Oops, I did it again...
I don't mean to blow my own trumpet, or toot my own horn, or whatever other saying there are about bigging oneself up, but I've pretty much lost all of my pregnancy weight. And before you stop reading, this is not bounce back culture. This is me telling you that weight loss can happen with the correct EDUCATION and in the correct time frame for you. I'll give you the basics right now because we don't gatekeep in this corner of the Internet:
If you eat in a calorie deficit you will lose weight.
If you eat in a calorie deficit and increase your daily NEAT (steps), you will be putting yourself in a deeper deficit, so you will lose weight.
If you eat in a calorie deficit, increase your daily NEAT, lift weights and eat a high protein diet, you will lose weight and gain muscle.
The reason why I have been successful in my weight loss second time around is because I stuck to the basics. Calorie deficit, protein focussed, increased daily activity, lift some heavy circles a few times a week. Sometimes I wonder why I spent so many years thinking there was some magic way of losing weight, like the detox tea was going to magically burn away my body fat (which it didn't, it just made be shit a lot) or that the sweat I secreted from going for a run was fat leaking out of my body (gross) when really the basic principles probably should have been taught in school. Maybe it was?! But I don't remember that lesson.
There is a difference this time round, in that because I had already lost the weight before I did not have my coach holding me accountable, but I still had my accountability buddy in my partner. And I still had everything I'd learned from losing the weight first time around. I knew what would work, so I stuck to that. I am still breastfeeding my son, so I am in a mild deficit, but I also am going out walking every day which will put me into a deeper deficit. For some context, I weighed 90kg in September 2021, in 2023 my lowest weight was 63.8kg. When I was pregnant full term, I weighed 93kg and this morning the weight on the scale was 69.8kg.
This is an article about weight loss, which is why I have mentioned scale weight. But as a coach, the number on the scale is simply something we use to measure numerical progress each week. For me, the things that give me way more excitement on Ambers Weight Loss Journey 2.0 and are the real things we should use to measure progress are as follows:
- How my clothes fit - I get such a buzz out of fitting back into my old jeans and being comfortable in them again.
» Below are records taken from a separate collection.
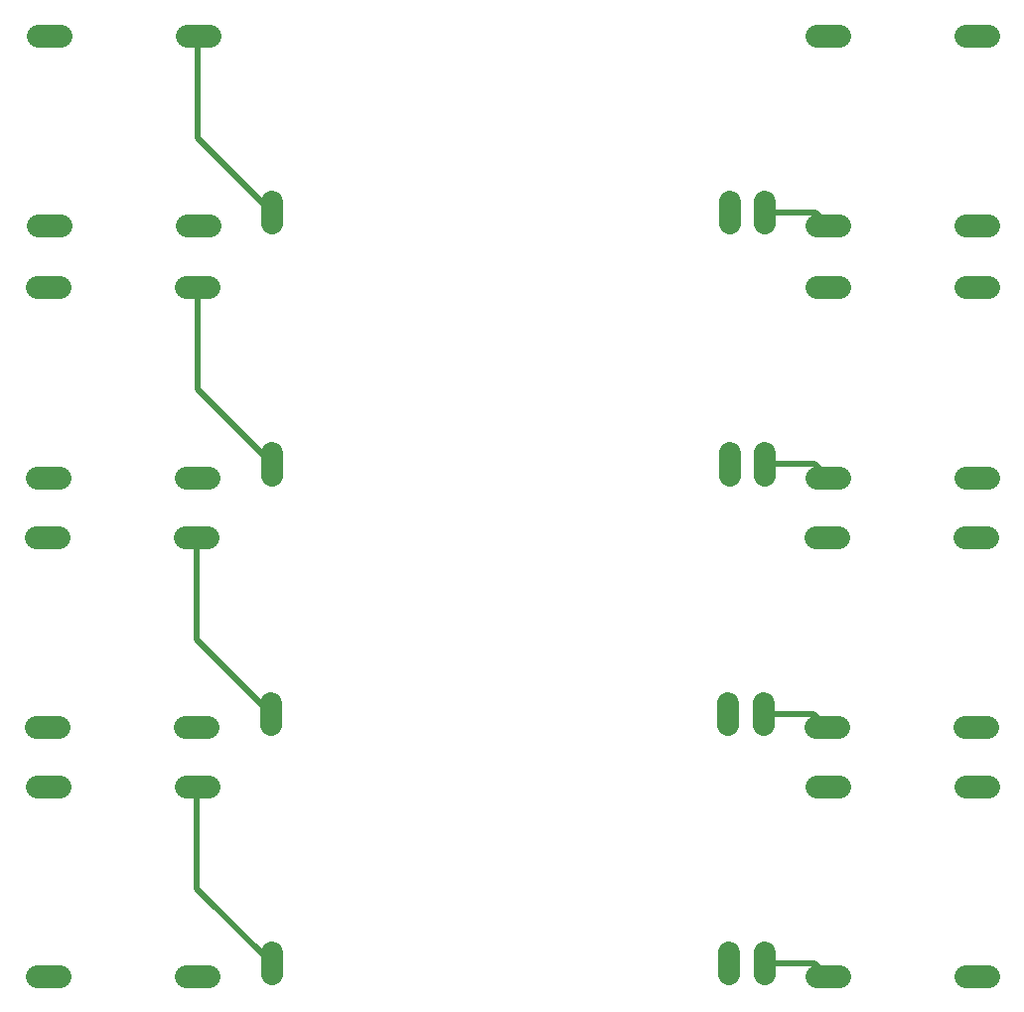
<source format=gbr>
G04 EAGLE Gerber X2 export*
%TF.Part,Single*%
%TF.FileFunction,Copper,L1,Top,Mixed*%
%TF.FilePolarity,Positive*%
%TF.GenerationSoftware,Autodesk,EAGLE,9.2.2*%
%TF.CreationDate,2019-01-20T22:14:05Z*%
G75*
%MOMM*%
%FSLAX34Y34*%
%LPD*%
%INTop Copper*%
%AMOC8*
5,1,8,0,0,1.08239X$1,22.5*%
G01*
%ADD10C,1.950000*%
%ADD11C,1.879600*%
%ADD12C,0.508000*%


D10*
X89050Y341150D02*
X69550Y341150D01*
X69550Y178850D02*
X89050Y178850D01*
X196550Y341150D02*
X216050Y341150D01*
X216050Y178850D02*
X196550Y178850D01*
X861050Y178850D02*
X880550Y178850D01*
X880550Y341150D02*
X861050Y341150D01*
X753550Y178850D02*
X734050Y178850D01*
X734050Y341150D02*
X753550Y341150D01*
D11*
X270000Y199398D02*
X270000Y180602D01*
X690000Y180602D02*
X690000Y199398D01*
X660000Y199398D02*
X660000Y180602D01*
D10*
X89736Y981063D02*
X70236Y981063D01*
X70236Y818763D02*
X89736Y818763D01*
X197236Y981063D02*
X216736Y981063D01*
X216736Y818763D02*
X197236Y818763D01*
X861736Y818763D02*
X881236Y818763D01*
X881236Y981063D02*
X861736Y981063D01*
X754236Y818763D02*
X734736Y818763D01*
X734736Y981063D02*
X754236Y981063D01*
D11*
X270686Y839311D02*
X270686Y820515D01*
X690686Y820515D02*
X690686Y839311D01*
X660686Y839311D02*
X660686Y820515D01*
D10*
X89388Y766669D02*
X69888Y766669D01*
X69888Y604369D02*
X89388Y604369D01*
X196888Y766669D02*
X216388Y766669D01*
X216388Y604369D02*
X196888Y604369D01*
X861388Y604369D02*
X880888Y604369D01*
X880888Y766669D02*
X861388Y766669D01*
X753888Y604369D02*
X734388Y604369D01*
X734388Y766669D02*
X753888Y766669D01*
D11*
X270338Y624917D02*
X270338Y606121D01*
X690338Y606121D02*
X690338Y624917D01*
X660338Y624917D02*
X660338Y606121D01*
D10*
X88433Y553593D02*
X68933Y553593D01*
X68933Y391293D02*
X88433Y391293D01*
X195933Y553593D02*
X215433Y553593D01*
X215433Y391293D02*
X195933Y391293D01*
X860433Y391293D02*
X879933Y391293D01*
X879933Y553593D02*
X860433Y553593D01*
X752933Y391293D02*
X733433Y391293D01*
X733433Y553593D02*
X752933Y553593D01*
D11*
X269383Y411841D02*
X269383Y393045D01*
X689383Y393045D02*
X689383Y411841D01*
X659383Y411841D02*
X659383Y393045D01*
D12*
X206300Y341150D02*
X206300Y253700D01*
X270000Y190000D01*
X690000Y190000D02*
X732650Y190000D01*
X743800Y178850D01*
X206986Y893613D02*
X206986Y981063D01*
X206986Y893613D02*
X270686Y829913D01*
X690686Y829913D02*
X733336Y829913D01*
X744486Y818763D01*
X206638Y766669D02*
X206638Y679219D01*
X270338Y615519D01*
X690338Y615519D02*
X732988Y615519D01*
X744138Y604369D01*
X205683Y553593D02*
X205683Y466143D01*
X269383Y402443D01*
X689383Y402443D02*
X732033Y402443D01*
X743183Y391293D01*
M02*

</source>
- My improved relationship with food - I make a conscious effort to ensure I don't demonise certain foods and class other foods as "good foods". Instead, I focus on balance and nutrition as well as foods that make me happy.
- The weights I lift in the gym - being strong is way cooler than being skinny. At this point, I'm not even bothered if I lose the last 5-6kg because the weights I'm lifting in the gym are getting heavier. There's something beautifully empowering about being a woman who is strong. Maybe because across history, women have always been depicted as being a weaker species.
- Having more energy - it goes without saying that I am incredible sleep deprived. I am an exclusively breastfeeding mum of two with a 7 month old, I do not sleep at night like the average person. But because I focus on daily movement and nutrition food sources, I am able function throughout the day.